It is amazing, the difference between eggs from actual free grazed chickens and those fed corn, soy, or other grains.
The visible difference is in the yokes and it's evident the second you crack them open. They are larger, firmer (less watery), a darker yellow in color, and yes they taste better too; but more importantly though they are much better for you. Eggs from free grazed chickens are much higher in Omega-3, as opposed to those from chickens fed corn (very high in Omega-6).
The tricky thing about purchasing free grazed eggs is actually buying free grazed eggs. I bought the "free grazed" eggs from my local food store (found in the organic section), and it's evident the second you crack the egg that these are not eggs from a free grazed chicken. But how is this possible?

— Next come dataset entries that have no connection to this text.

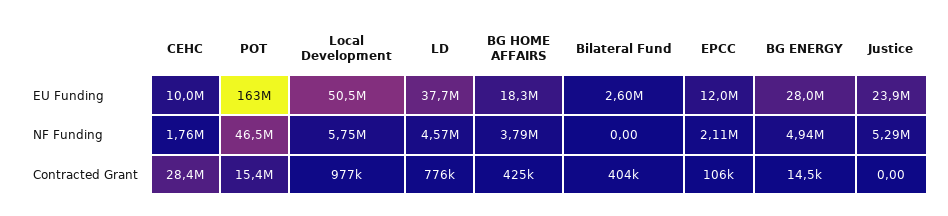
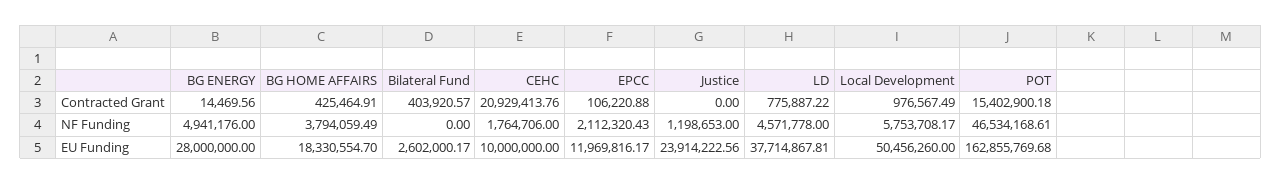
  {
    "CEHC": {
      "EU Funding": 10000000,
      "NF Funding": 1764706,
-     "Contracted Grant": 28400000
+     "Contracted Grant": 20929413.76
    },
    "POT": {
      "EU Funding": 162855769.68,
      "NF Funding": 46534168.61,
      "Contracted Grant": 15402900.18
    },
    "Local Development": {
      "EU Funding": 50456260,
      "NF Funding": 5753708.17,
      "Contracted Grant": 976567.49
    },
    "LD": {
      "EU Funding": 37714867.81,
      "NF Funding": 4571778,
      "Contracted Grant": 775887.22
    },
    "BG HOME AFFAIRS": {
      "EU Funding": 18330554.7,
      "NF Funding": 3794059.49,
      "Contracted Grant": 425464.91
    },
    "Bilateral Fund": {
      "EU Funding": 2602000.17,
      "NF Funding": 0,
      "Contracted Grant": 403920.57
    },
    "EPCC": {
      "EU Funding": 11969816.17,
      "NF Funding": 2112320.43,
      "Contracted Grant": 106220.88
    },
    "BG ENERGY": {
      "EU Funding": 28000000,
      "NF Funding": 4941176,
      "Contracted Grant": 14469.56
    },
    "Justice": {
      "EU Funding": 23914222.56,
-     "NF Funding": 5290000,
+     "NF Funding": 1198653,
      "Contracted Grant": 0
    }
  }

If you do some research you will find that for something to be labeled "free grazed" in needs only access to grass... actually eating the grass is not required. From what I've read the chickens from these large food manufactures (organic or not) are kept inside when they are young to protect them from "harm" lurking outside. Tightly packed together indoors they live the first part of their lives; with their beaks clipped (to prevent them from biting each other out of boredom) they spend their days eating corn or other grains. So when they are finally given access to the outside (probably nothing more than a door way leading to a small patch of fenced in grass), they choose what is familiar to them, the tightly packed indoors.
So what to do?
I buy mine from a local farmer, where I know they are actually free grazed. I don't need writing on the carton to tell that, the yokes do all the talking. Now that I have a house my wife and I plan to have our own laying hens, but until that day comes I will stick with the local farmers.